Certain limitations in the design of this study need to be noted. First, the districts were purposefully selected and only one district was used as a control. This could have increased the potential for discordance between the populations included in the study. Some discordance was observed between the intervention and control districts at baseline in terms of drug consumption habits. Fortunately, the observed disparities did not include the use of ACT. Generating survey-adjusted outputs was intended to provide a more reasonable range of likely values that accounted for this prior to executing tests of significance.

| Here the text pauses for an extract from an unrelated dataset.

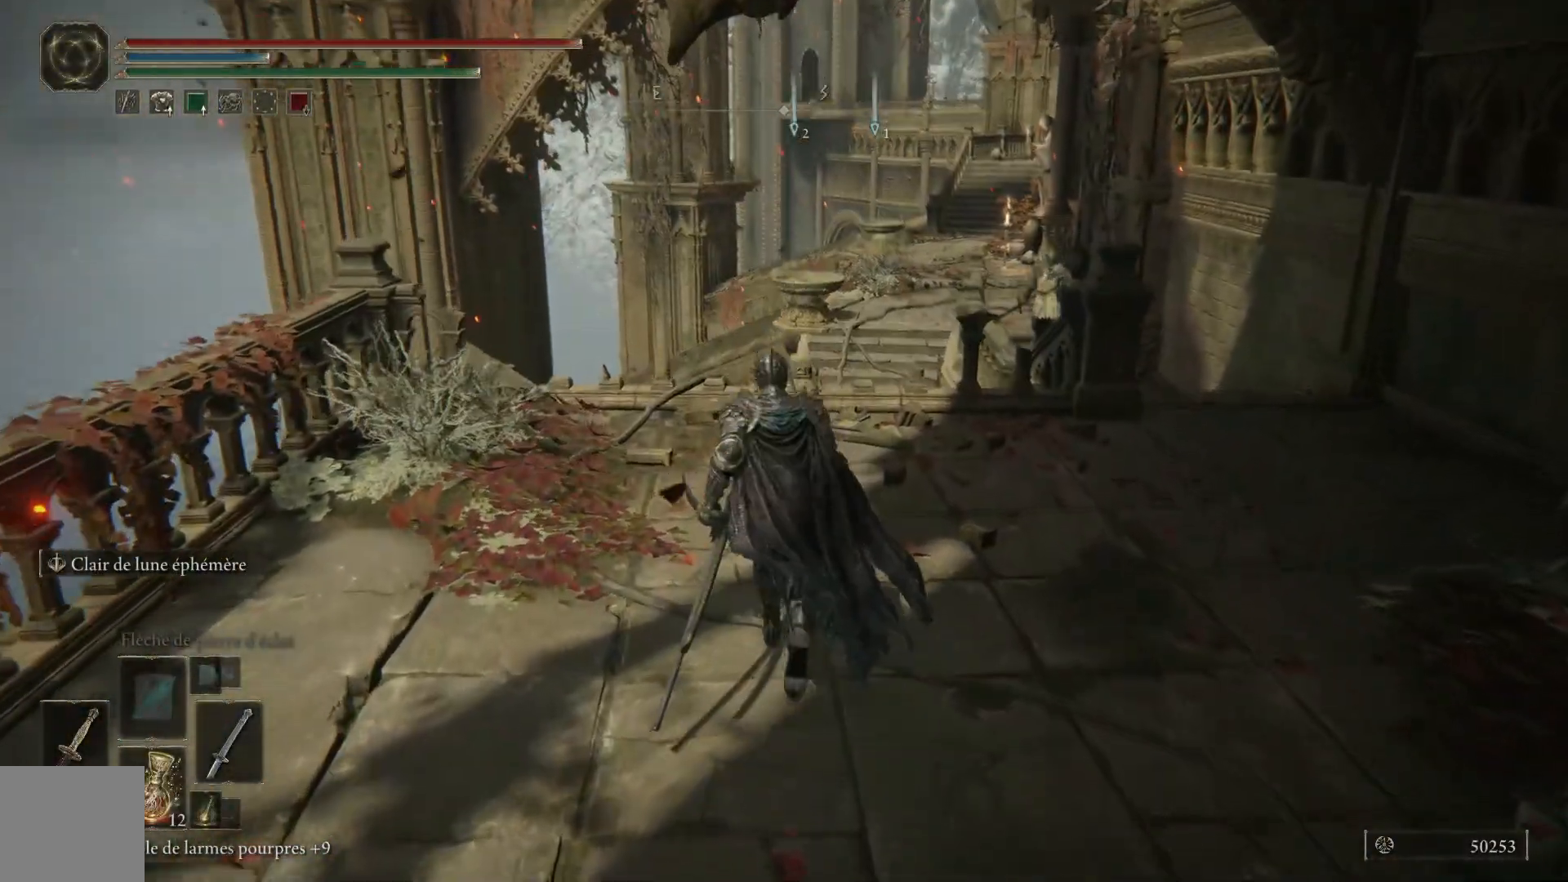
{"buttons": [], "left_stick": "up-right", "right_stick": "center", "events": [[317, "right_stick", "center"], [333, "left_stick", "up-right"]]}
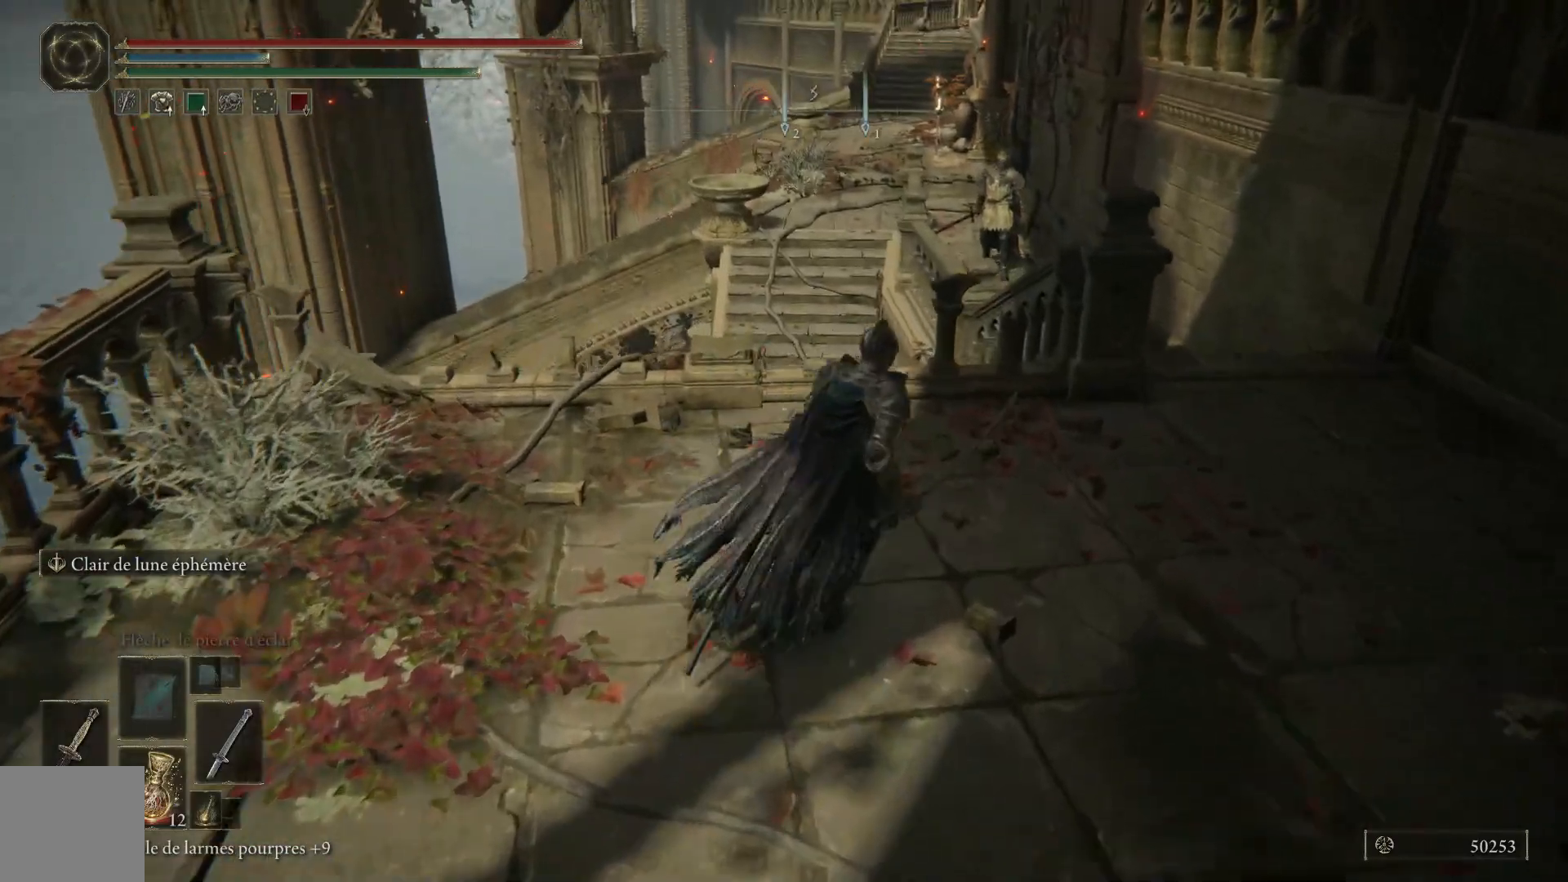
{"buttons": ["B"], "left_stick": "up", "right_stick": "center", "events": [[300, "B", "down"], [300, "left_stick", "up"]]}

Second, only respondents leaving drug outlets at specific times and who consented to the interview were analysed. This could lead to both a selection and response bias. Different groups are likely to visit drug stores at different times during the day. As an example, people who are employed full-time may be more likely to visit an outlet at night. Also, we did not collect detailed information about potential respondents who refused to be interviewed. It is possible that their characteristics differed from the study sample. However, the rate of refusal was generally small (not exceeding 10%) and any effect due to refusal probably did not impact significantly on the outcome measures. Further, the wide range of times at which interviews were conducted, in combination with survey-adjustment, minimized the influence of these possible biases. Finally, a possible observer bias could arise from the fact that the interviewers were not blinded to the intervention status of the respondents. To mitigate this risk, a week long training session was administered prior to each round of data collection to instil strict processes for conducting interviews and to prevent - to the extent possible - deviation from the script. It is unlikely that this lack of blinding could influence the primary outcome in this study, as it was obligatory for the interviewer to observe and record the details of the actual medicine purchased.